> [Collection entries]
* BEGIN *
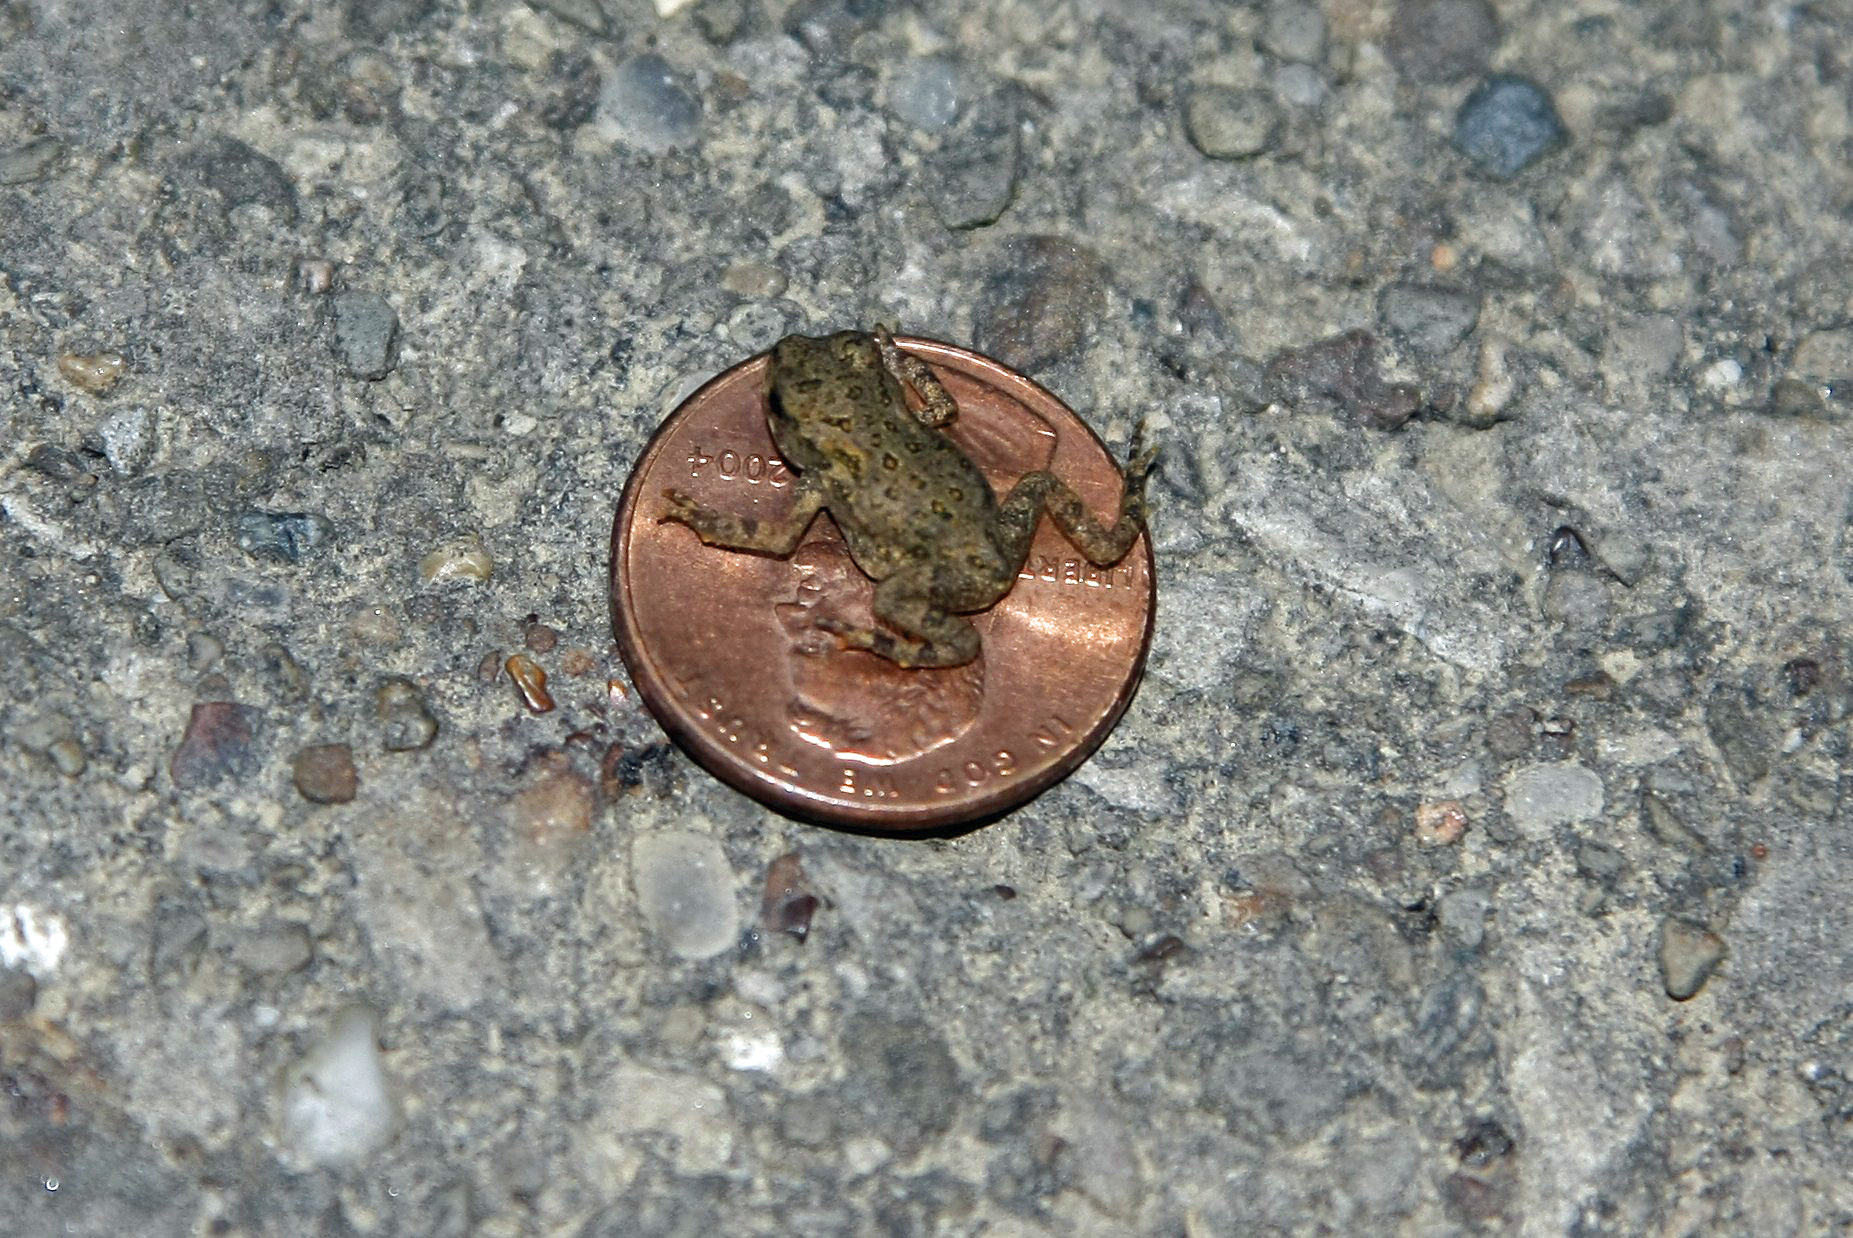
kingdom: Animalia
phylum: Chordata
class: Amphibia
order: Anura
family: Bufonidae
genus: Anaxyrus
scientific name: Anaxyrus americanus
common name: American toad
* END *
Rewrite the lines of the rows above as a single numbered list, leaving out any blank lines and omitting the pictures.

> [Reply]
1. kingdom: Animalia
2. phylum: Chordata
3. class: Amphibia
4. order: Anura
5. family: Bufonidae
6. genus: Anaxyrus
7. scientific name: Anaxyrus americanus
8. common name: American toad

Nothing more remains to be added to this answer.